Recipes

Eggs Benedict with Porketta

Eggs Benedict with Porketta

The basis of great eggs Benedict is a perfect hollandaise, and this version makes a lighter sauce.  Paired with a classic poached egg and a slice of Ontario Porketta, it can be a special breakfast or brunch.  When making it, keep the water at a simmer so the egg yolks are perfectly soft. 

Wine Pairing Suggestion

Ontario’s Cave Spring Cellars, 2005 BRUT is a dry, brut-style sparkler with generous apple/pear fruit and delicate yeastiness on the nose. The palate is crisp with vivid Macintosh apple flavours, a fine mousse, delicate chalky textures and rounding notes of toast and lees along the edges.

Ingredients

8 eggs 8
Hollandaise:    
4 egg yolks 4
1/4 cup water 50 mL
1/4 tsp pepper 1 mL
1/4 cup butter, softened 50 mL
1 tbsp lemon juice 15 mL
4 English muffins, halved and toasted 4
16 asparagus spears, blanched and halved 16
8 pieces, thinly sliced Ontario porketta 8
1 tbsp fresh chopped chives 15 mL

Directions

Pour enough water into a shallow saucepan to come 2 inches (5 cm) up side; bring to boil. Reduce heat to simmer. Break each egg into a small dish; gently slip into water. Cook for 3 to 5 minutes or until desired doneness. Remove with slotted spoon and drain well; keep warm on a towel-lined platter.

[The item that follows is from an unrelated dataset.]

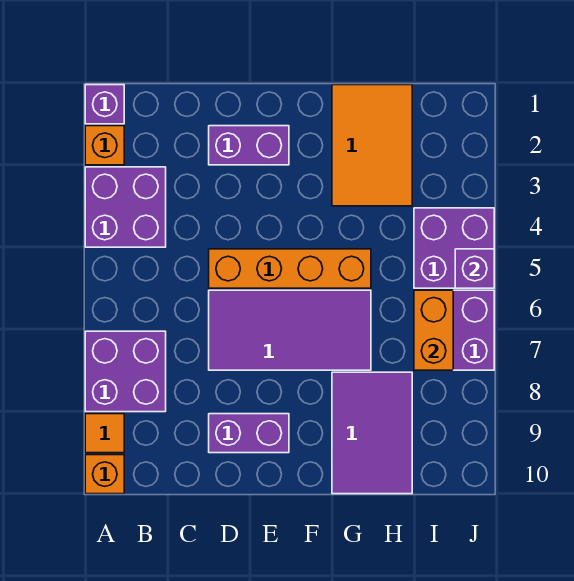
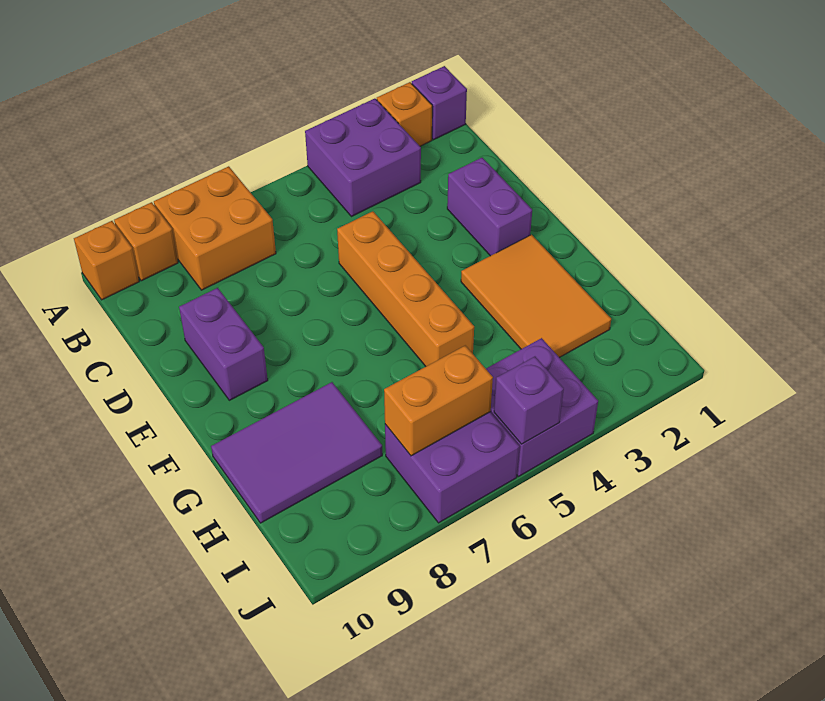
purple brick A7:B8 level 1 -> orange brick A7:B8 level 1
orange tile A9 level 1 -> orange brick A9 level 1
purple tile D6:G7 level 1 -> none
orange tile G1:H3 level 1 -> orange tile F2:H3 level 1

In small heavy saucepan, whisk together yolk, water and pepper; cook, whisking constantly, over medium low heat for about 5 minutes or until pale and thick enough to coat the back of a spoon. Remove from heat. Whisk in butter and lemon.

Arrange English muffins, cut sides up, on four warm plates. Top each muffin with 4 pieces of asparagus, one slice of the porketta and one poached egg. Spoon warm hollandaise sauce over top and sprinkle with chives. Serve immediately with a fresh green salad and warm roasted potatoes.